**Recorded data:**
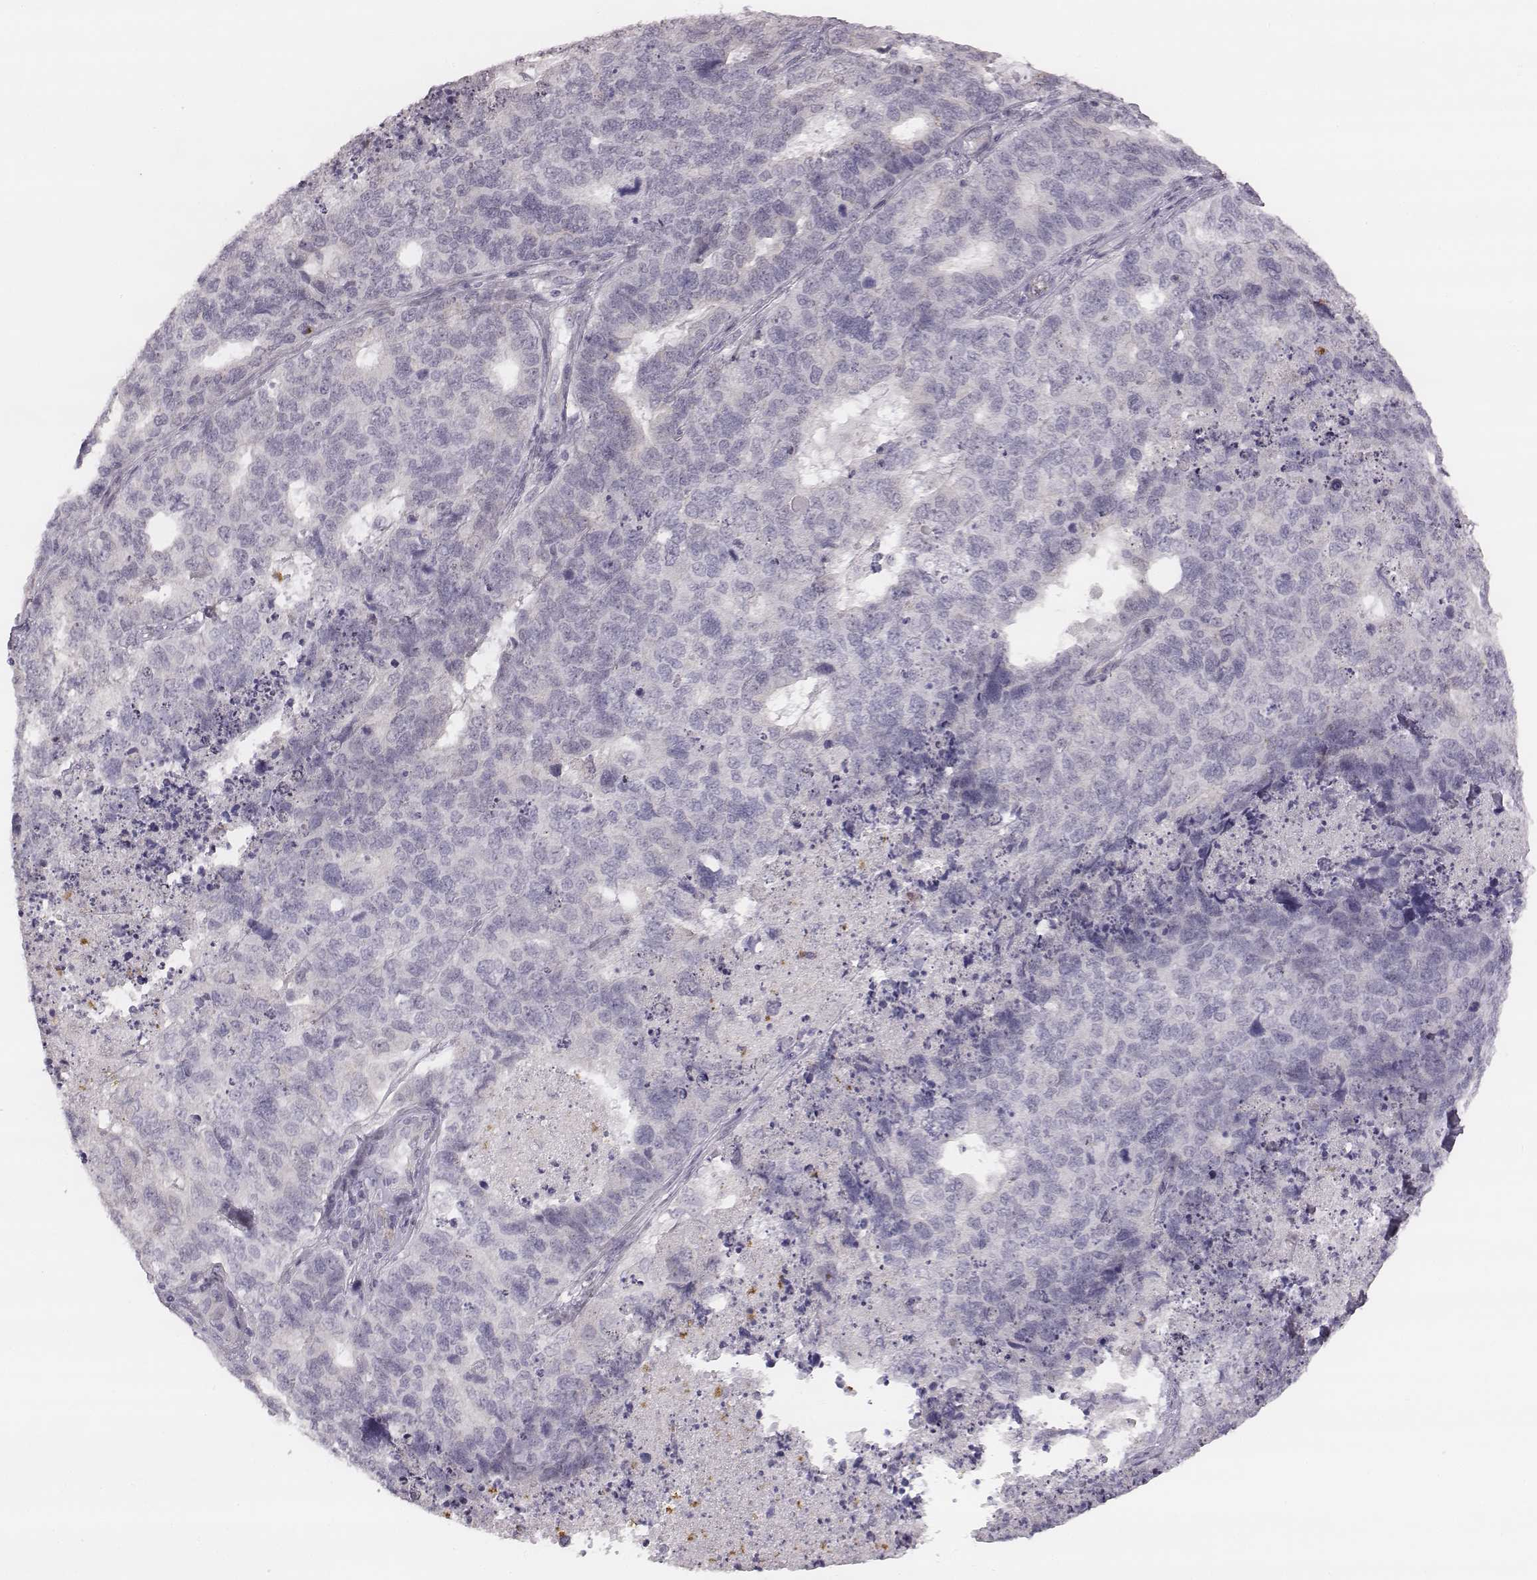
{"staining": {"intensity": "negative", "quantity": "none", "location": "none"}, "tissue": "cervical cancer", "cell_type": "Tumor cells", "image_type": "cancer", "snomed": [{"axis": "morphology", "description": "Squamous cell carcinoma, NOS"}, {"axis": "topography", "description": "Cervix"}], "caption": "Human cervical squamous cell carcinoma stained for a protein using IHC exhibits no expression in tumor cells.", "gene": "KCNJ12", "patient": {"sex": "female", "age": 63}}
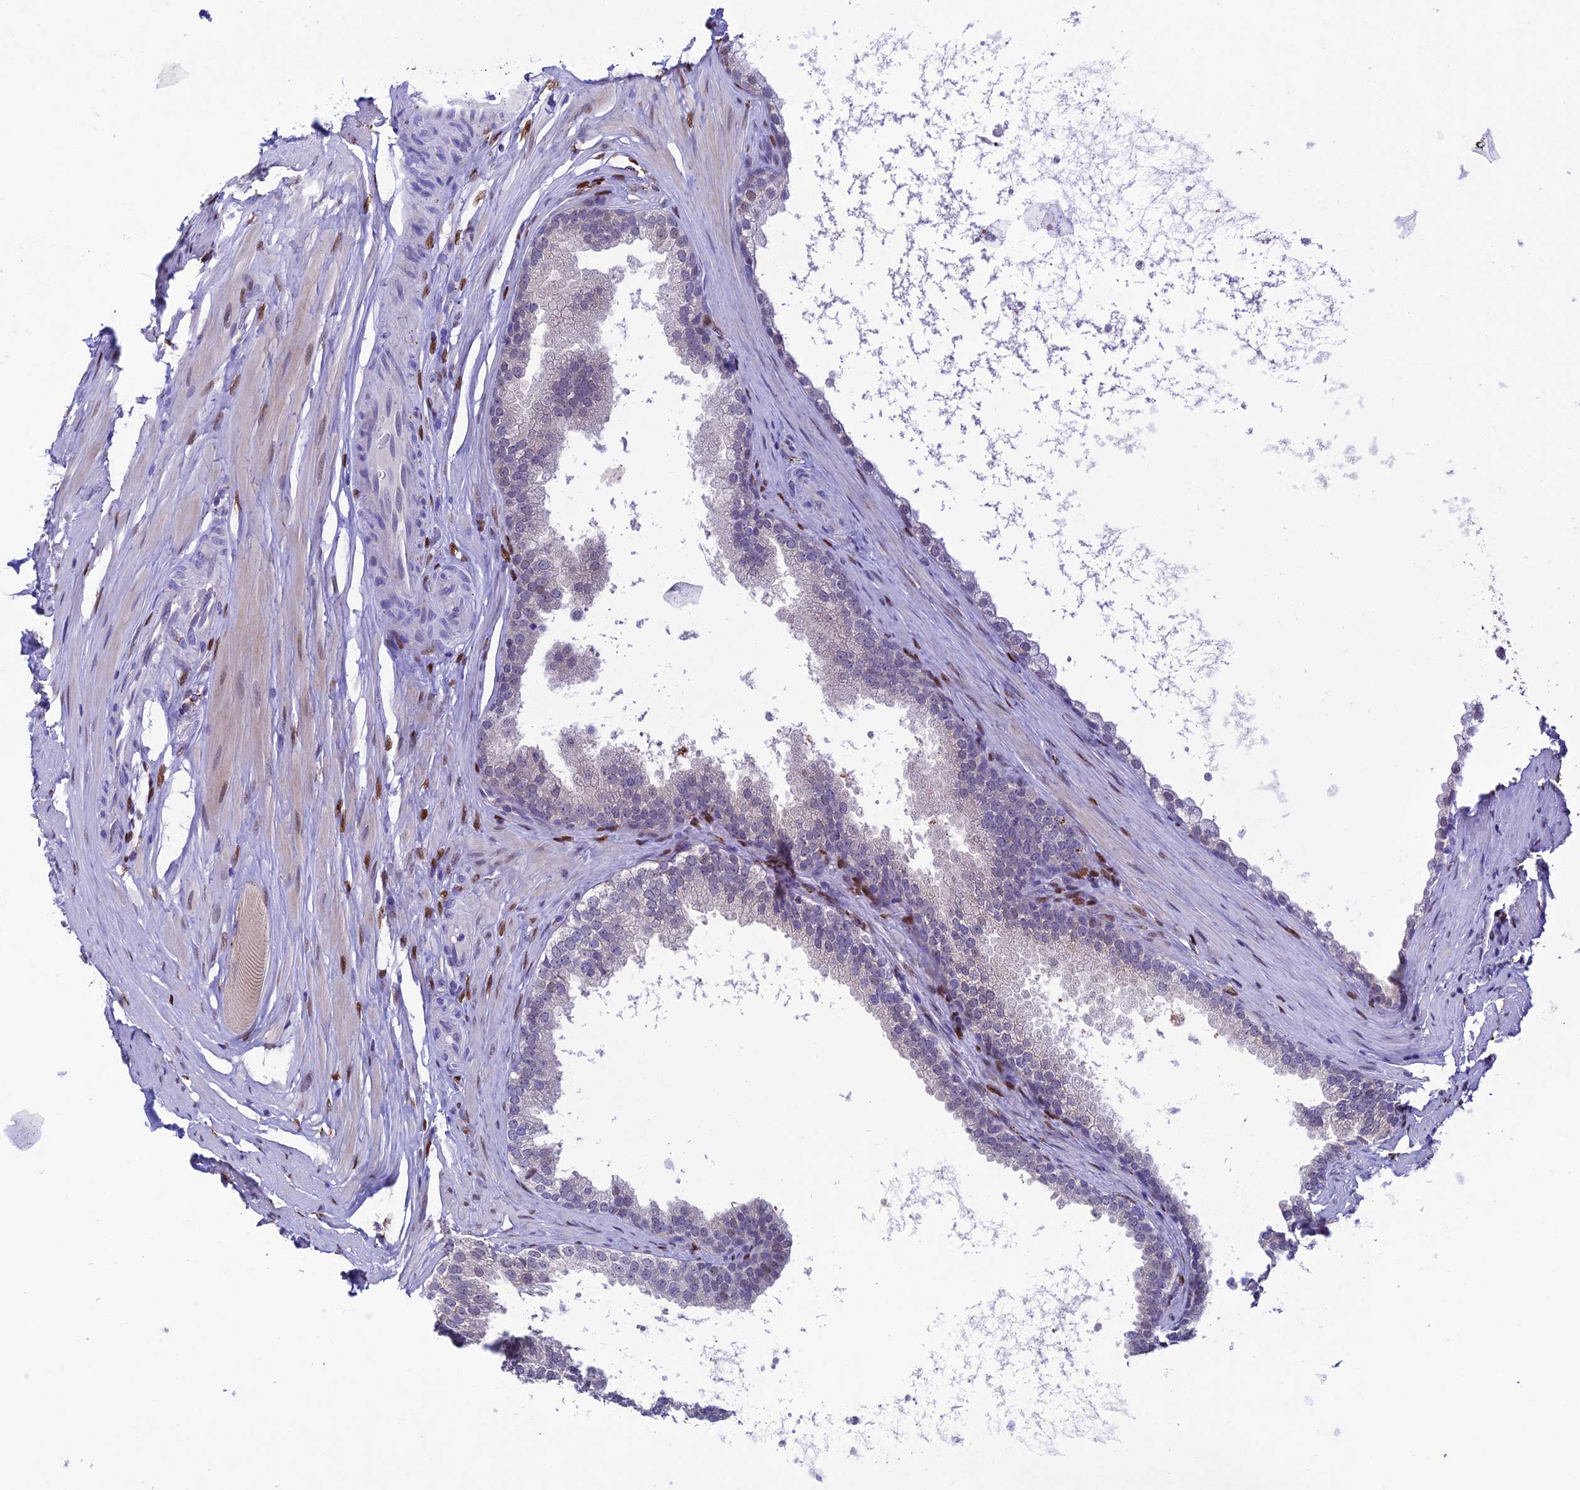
{"staining": {"intensity": "negative", "quantity": "none", "location": "none"}, "tissue": "prostate", "cell_type": "Glandular cells", "image_type": "normal", "snomed": [{"axis": "morphology", "description": "Normal tissue, NOS"}, {"axis": "topography", "description": "Prostate"}], "caption": "Immunohistochemistry of unremarkable human prostate exhibits no expression in glandular cells. (IHC, brightfield microscopy, high magnification).", "gene": "HIC1", "patient": {"sex": "male", "age": 60}}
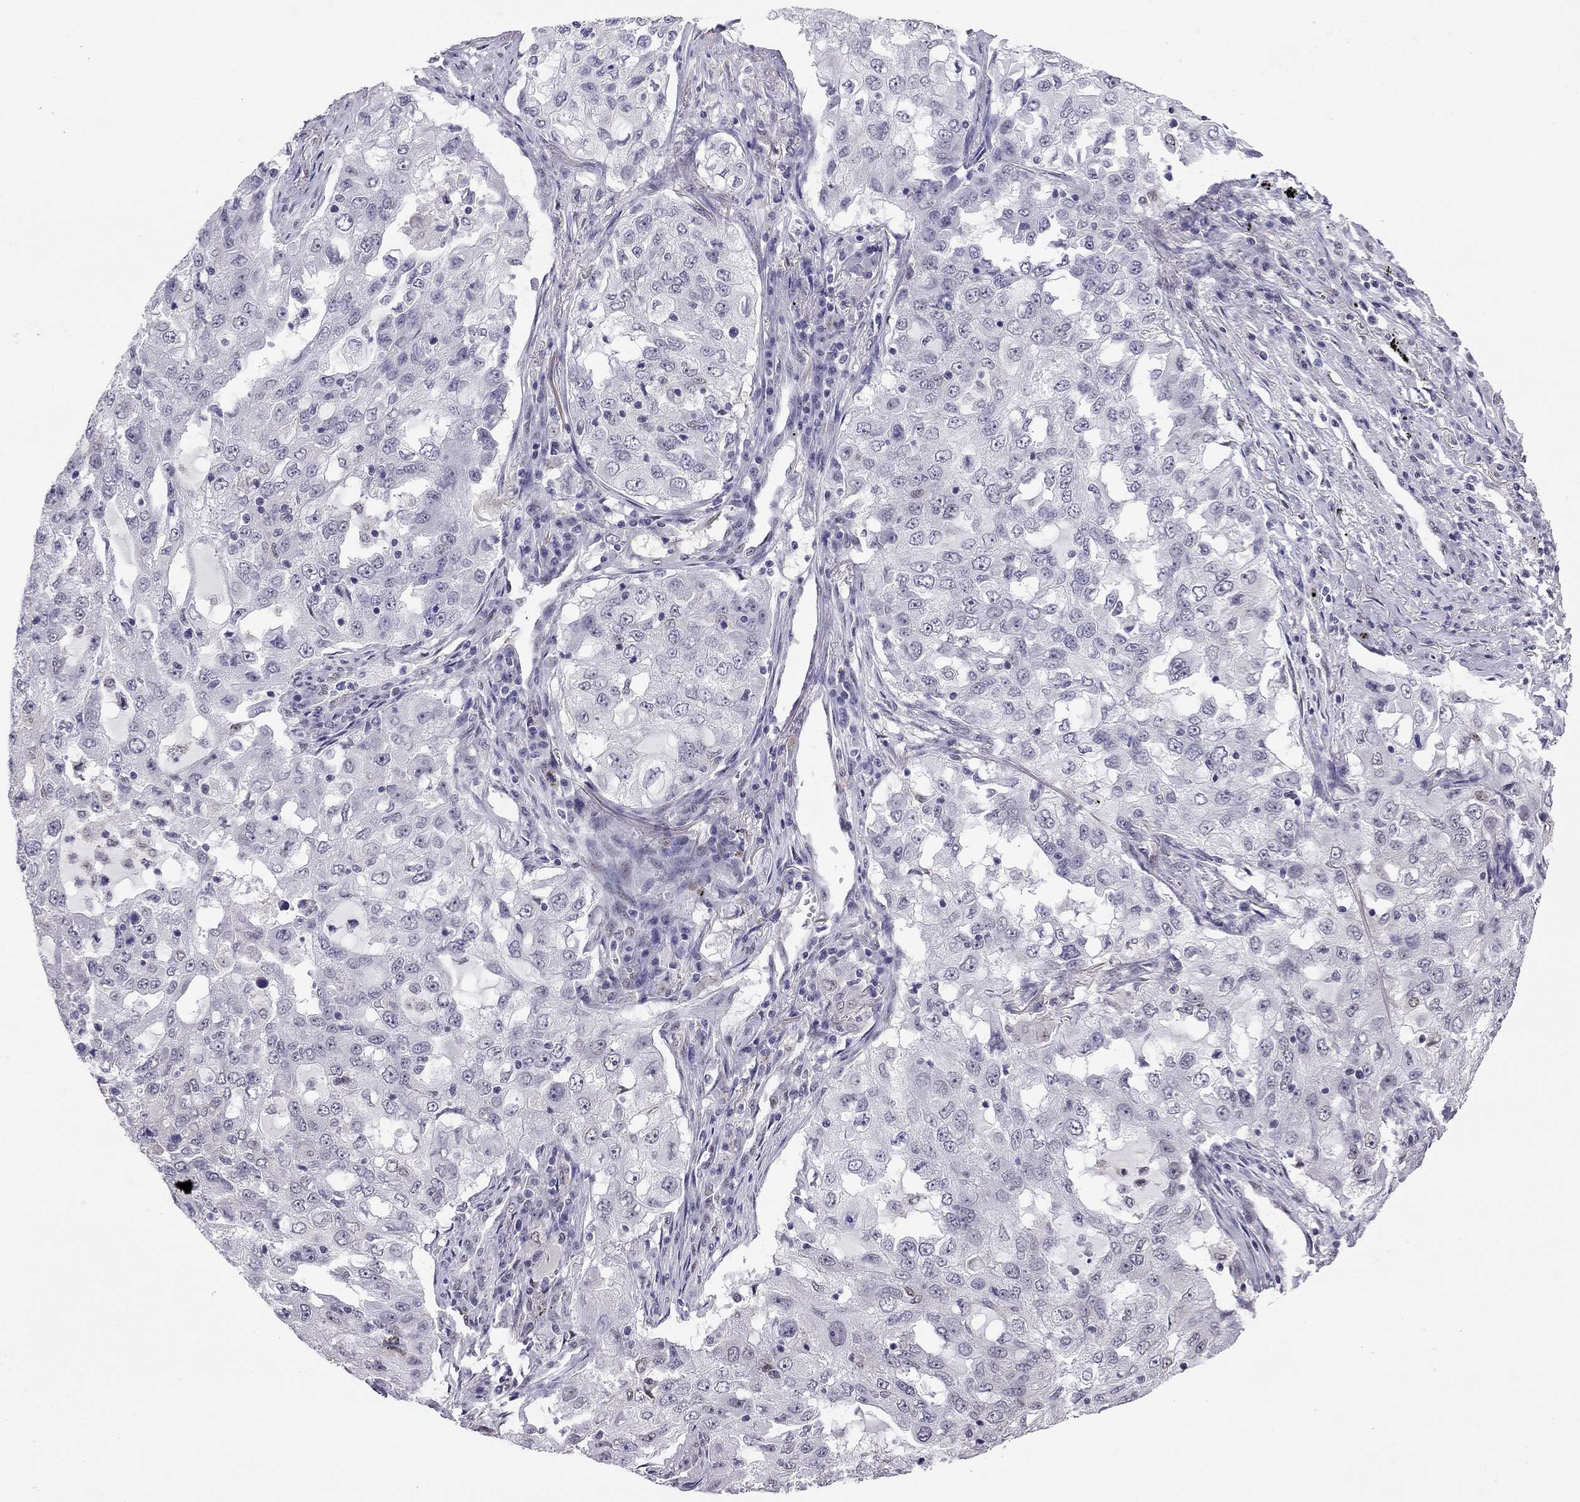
{"staining": {"intensity": "negative", "quantity": "none", "location": "none"}, "tissue": "lung cancer", "cell_type": "Tumor cells", "image_type": "cancer", "snomed": [{"axis": "morphology", "description": "Adenocarcinoma, NOS"}, {"axis": "topography", "description": "Lung"}], "caption": "Immunohistochemical staining of lung adenocarcinoma displays no significant staining in tumor cells.", "gene": "DOT1L", "patient": {"sex": "female", "age": 61}}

**What needs to be done:** Emit the lines of the data above from the one containing "of unremarkable human" through its final line, both endpoints included. Pictures do not belong in the output.

**Answer to the problem:**
{"staining": {"intensity": "negative", "quantity": "none", "location": "none"}, "tissue": "prostate", "cell_type": "Glandular cells", "image_type": "normal", "snomed": [{"axis": "morphology", "description": "Normal tissue, NOS"}, {"axis": "topography", "description": "Prostate"}], "caption": "Immunohistochemistry of unremarkable human prostate exhibits no expression in glandular cells. (IHC, brightfield microscopy, high magnification).", "gene": "HIC1", "patient": {"sex": "male", "age": 60}}
{"staining": {"intensity": "negative", "quantity": "none", "location": "none"}, "tissue": "lung cancer", "cell_type": "Tumor cells", "image_type": "cancer", "snomed": [{"axis": "morphology", "description": "Adenocarcinoma, NOS"}, {"axis": "topography", "description": "Lung"}], "caption": "Immunohistochemical staining of lung adenocarcinoma displays no significant staining in tumor cells.", "gene": "DOT1L", "patient": {"sex": "female", "age": 61}}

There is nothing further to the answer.